[Dataset items]

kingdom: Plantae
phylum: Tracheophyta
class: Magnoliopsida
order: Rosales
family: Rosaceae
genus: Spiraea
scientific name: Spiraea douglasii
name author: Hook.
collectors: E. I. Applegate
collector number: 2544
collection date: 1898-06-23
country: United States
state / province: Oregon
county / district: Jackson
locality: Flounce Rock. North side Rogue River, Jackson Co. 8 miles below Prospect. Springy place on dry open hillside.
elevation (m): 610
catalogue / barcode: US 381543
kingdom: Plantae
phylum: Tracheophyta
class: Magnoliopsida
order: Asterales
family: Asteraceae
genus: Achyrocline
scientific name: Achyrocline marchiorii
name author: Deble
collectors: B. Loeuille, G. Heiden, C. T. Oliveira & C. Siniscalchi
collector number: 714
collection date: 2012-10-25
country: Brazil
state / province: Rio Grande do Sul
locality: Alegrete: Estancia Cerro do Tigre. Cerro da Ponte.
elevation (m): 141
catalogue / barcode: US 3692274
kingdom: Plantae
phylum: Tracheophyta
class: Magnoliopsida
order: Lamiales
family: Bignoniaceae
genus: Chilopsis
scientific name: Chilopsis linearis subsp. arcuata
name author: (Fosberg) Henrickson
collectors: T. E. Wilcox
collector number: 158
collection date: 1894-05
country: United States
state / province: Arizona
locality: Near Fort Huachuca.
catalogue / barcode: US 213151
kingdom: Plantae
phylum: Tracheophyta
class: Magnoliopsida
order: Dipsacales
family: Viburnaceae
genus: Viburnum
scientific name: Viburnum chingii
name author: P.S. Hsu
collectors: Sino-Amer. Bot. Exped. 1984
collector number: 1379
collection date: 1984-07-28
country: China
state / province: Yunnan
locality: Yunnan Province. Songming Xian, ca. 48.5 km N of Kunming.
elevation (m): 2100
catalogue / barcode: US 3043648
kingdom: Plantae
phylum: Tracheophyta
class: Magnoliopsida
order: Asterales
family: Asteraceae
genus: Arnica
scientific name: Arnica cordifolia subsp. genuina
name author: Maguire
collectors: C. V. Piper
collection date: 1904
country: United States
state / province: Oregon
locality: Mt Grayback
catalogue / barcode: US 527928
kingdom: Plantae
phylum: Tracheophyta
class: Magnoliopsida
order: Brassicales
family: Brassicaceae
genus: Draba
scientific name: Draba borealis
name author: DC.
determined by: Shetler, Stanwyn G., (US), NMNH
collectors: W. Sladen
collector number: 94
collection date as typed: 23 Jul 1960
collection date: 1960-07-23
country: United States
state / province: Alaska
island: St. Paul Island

● Your objective: Render the part of the items that opens with the line containing "locality: Near Fort Huachuca." and closes with the line containing "name author: DC." as a two-column CSV with the columns field and value. Write one row per item, put each entry in a single quoted field, and turn any line breaks into spaces.

● Solved exercise:
field,value
"locality:","Near Fort Huachuca."
"catalogue / barcode:","US 213151"
"kingdom:","Plantae"
"phylum:","Tracheophyta"
"class:","Magnoliopsida"
"order:","Dipsacales"
"family:","Viburnaceae"
"genus:","Viburnum"
"scientific name:","Viburnum chingii"
"name author:","P.S. Hsu"
"collectors:","Sino-Amer. Bot. Exped. 1984"
"collector number:","1379"
"collection date:","1984-07-28"
"country:","China"
"state / province:","Yunnan"
"locality:","Yunnan Province. Songming Xian, ca. 48.5 km N of Kunming."
"elevation (m):","2100"
"catalogue / barcode:","US 3043648"
"kingdom:","Plantae"
"phylum:","Tracheophyta"
"class:","Magnoliopsida"
"order:","Asterales"
"family:","Asteraceae"
"genus:","Arnica"
"scientific name:","Arnica cordifolia subsp. genuina"
"name author:","Maguire"
"collectors:","C. V. Piper"
"collection date:","1904"
"country:","United States"
"state / province:","Oregon"
"locality:","Mt Grayback"
"catalogue / barcode:","US 527928"
"kingdom:","Plantae"
"phylum:","Tracheophyta"
"class:","Magnoliopsida"
"order:","Brassicales"
"family:","Brassicaceae"
"genus:","Draba"
"scientific name:","Draba borealis"
"name author:","DC."